O grupo dele começou esta semana a sequenciar mais genomas de pessoas com Covid-19 do Rio de Janeiro. Querem saber o quão disseminada está a nova linhagem que descobriram e também quais os seus possíveis impactos.

— Essa linhagem pode já estar no Brasil inteiro, já foi encontrada aqui, na Bahia e no Rio Grande do Sul. Sabemos que, se sequenciarmos, vamos encontrar. O problema é que infelizmente só há recursos para sequenciar pouco — acrescenta.

Banco de soro da OMS

Em meio à emergência de mutações e variantes do coronavírus, a OMS convocou na terça-feira 1.750 especialistas de 124 países para discutir o assunto. Segundo Vasconcelos, que participou da reunião, a OMS pretende criar um banco com 500 mil soros de pessoas que tiveram Covid-19 e se recuperaram. Faz parte do esforço para investigar o impacto das mutações sobre os anticorpos produzidos contra o coronavírus.

As novas mutações causam apreensão porque afetam a chamada proteína S, alvo das vacinas e também dos anticorpos produzidos naturalmente pelo sistema imunológico para combater a infecção pelo coronavírus.

O Brasil sofre ainda o que cientistas classificam como um apagão de dados de sequenciamento genético. E o sequenciamento, explica Spilki, é um instrumento de avaliação de políticas públicas, de disseminação, de avaliação de vacinas e risco de reinfecção.

Porém, enquanto o Reino Unido, por exemplo, sequencia dez mil genomas por dia, o Brasil não chegou a dois mil no total.

O país sequenciou apenas 0,024% dos casos confirmados de Covid-19, segundo estimativas do Centro Brasil-Reino Unido para para Descoberta, Diagnóstico, Genômica e Epidemiologia (Cadde). Faltam recursos e mão de obra especializada, diz Ester Sabino, líder do Cadde e professora da Faculdade de Medicina da Universidade de São Paulo.

Sem vigilância genética, as mutações circulam incógnitas, sempre com potencial de sabotar esforços de contenção da pandemia. E elas não são brasileiras, britânicas ou sul-africanas.

— Mutações são um fenômeno global. A mesma mutação pode ser surgir de forma independente em países diferentes desde que haja propagação do vírus suficiente para permitir isso — diz Vasconcelos.

Não importando a origem das mutações, a propagação delas poderia ser menor se o Brasil, por exemplo, já estivesse vacinando.

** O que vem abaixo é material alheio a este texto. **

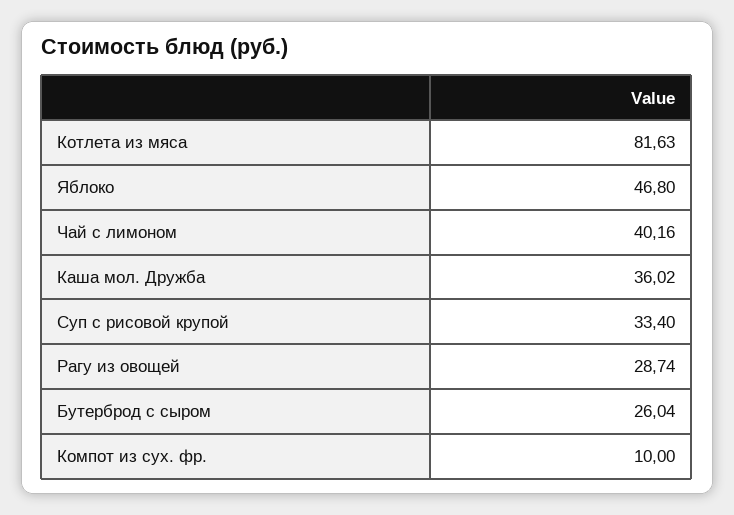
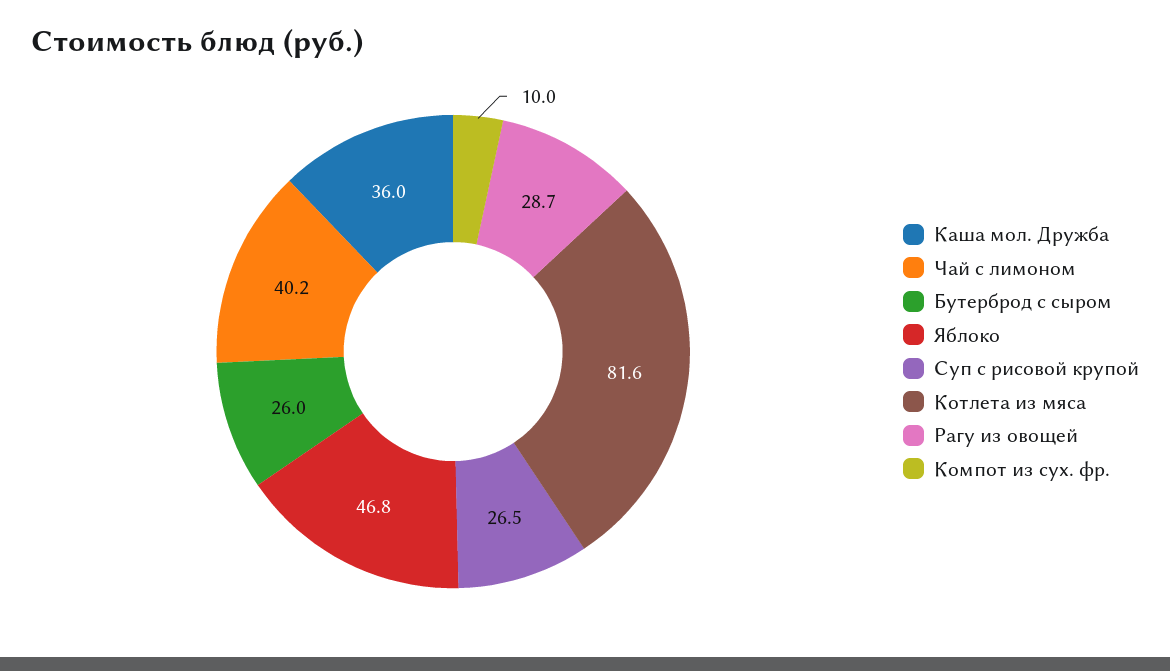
Суп с рисовой крупой: 33.4 -> 26.5

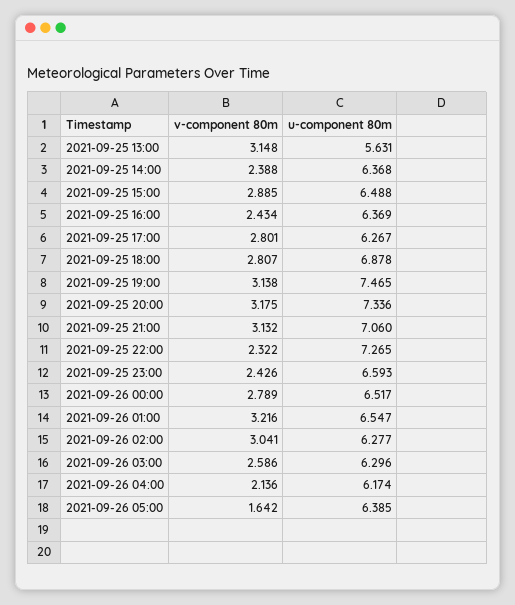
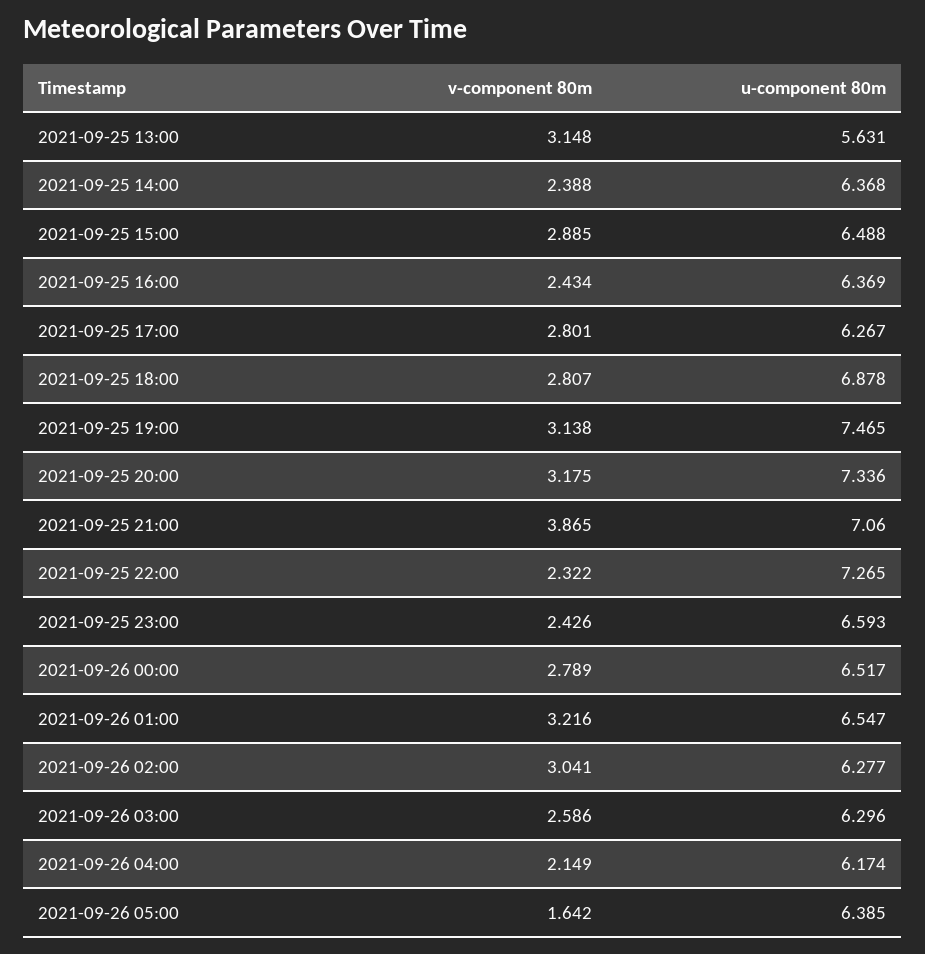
v-component 80m, 2021-09-25 21:00: 3.132 -> 3.865
v-component 80m, 2021-09-26 04:00: 2.136 -> 2.149

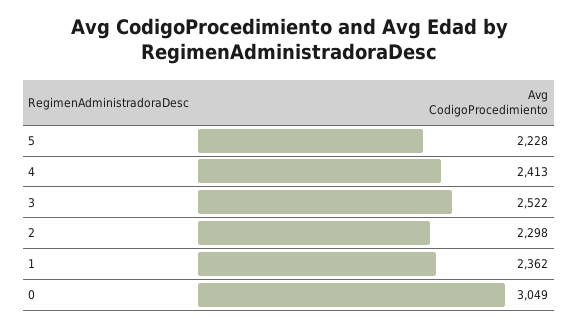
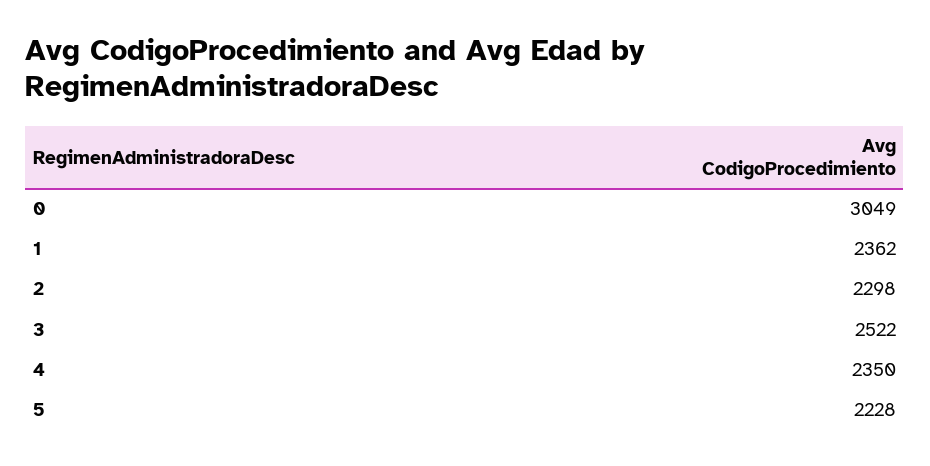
4: 2413 -> 2350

— Sem vacina e sem controle de distanciamento, o coronavírus é como um animal que se torna praga numa floresta sem predadores — afirma Spilki.

Por que a mutação E484K é tão perigosa

A mutação E484K está no centro das atenções de cientistas brasileiros porque altera o chamado domínio RDB, o ponto em que o Sars-CoV-2 se liga às células humanas. O RDB é a região mais crítica da proteína mais importante do coronavírus, a espícula ou S (de spike, em inglês).

A spike e seu RDB são os alvos da maioria das vacinas e dos anticorpos neutralizantes produzidos pelo sistema imunológico. Como é o ponto de ligação entre o vírus e as células, o RDB é atacado ferozmente pelos anticorpos neutralizantes, isto é, aqueles que realmente bombardeiam o vírus com eficiência e bloqueiam a infecção e, por conseguinte, o desenvolvimento da Covid-19.

Porém, a mutação E484K confere ao vírus o que os cientistas chamam de mecanismo de escape. Ou seja, as mudanças genéticas do coronavírus fazem com que os anticorpos percam a especificidade contra o RDB porque ele já não é mais o mesmo.

Os anticorpos passam a ser como tiros a esmo, deixam de “neutralizar” o vírus. Com isso, o Sars-CoV-2 pode “escapar” e infectar uma pessoa com mais sucesso.

Em tese, isso acontece tanto no caso dos anticorpos produzidos por uma infecção natural quanto daqueles desenvolvidos em resposta a uma vacina. Porém, como a proteína S é “grande”, tem outras regiões alvo, e as vacinas não perderiam sua eficácia. Mas, frisa o virologista Fernando Spilki, a emergência de tantas variantes novas faz com que se acenda o sinal de alerta e as vacinas precisem ter seus resultados acompanhados com atenção.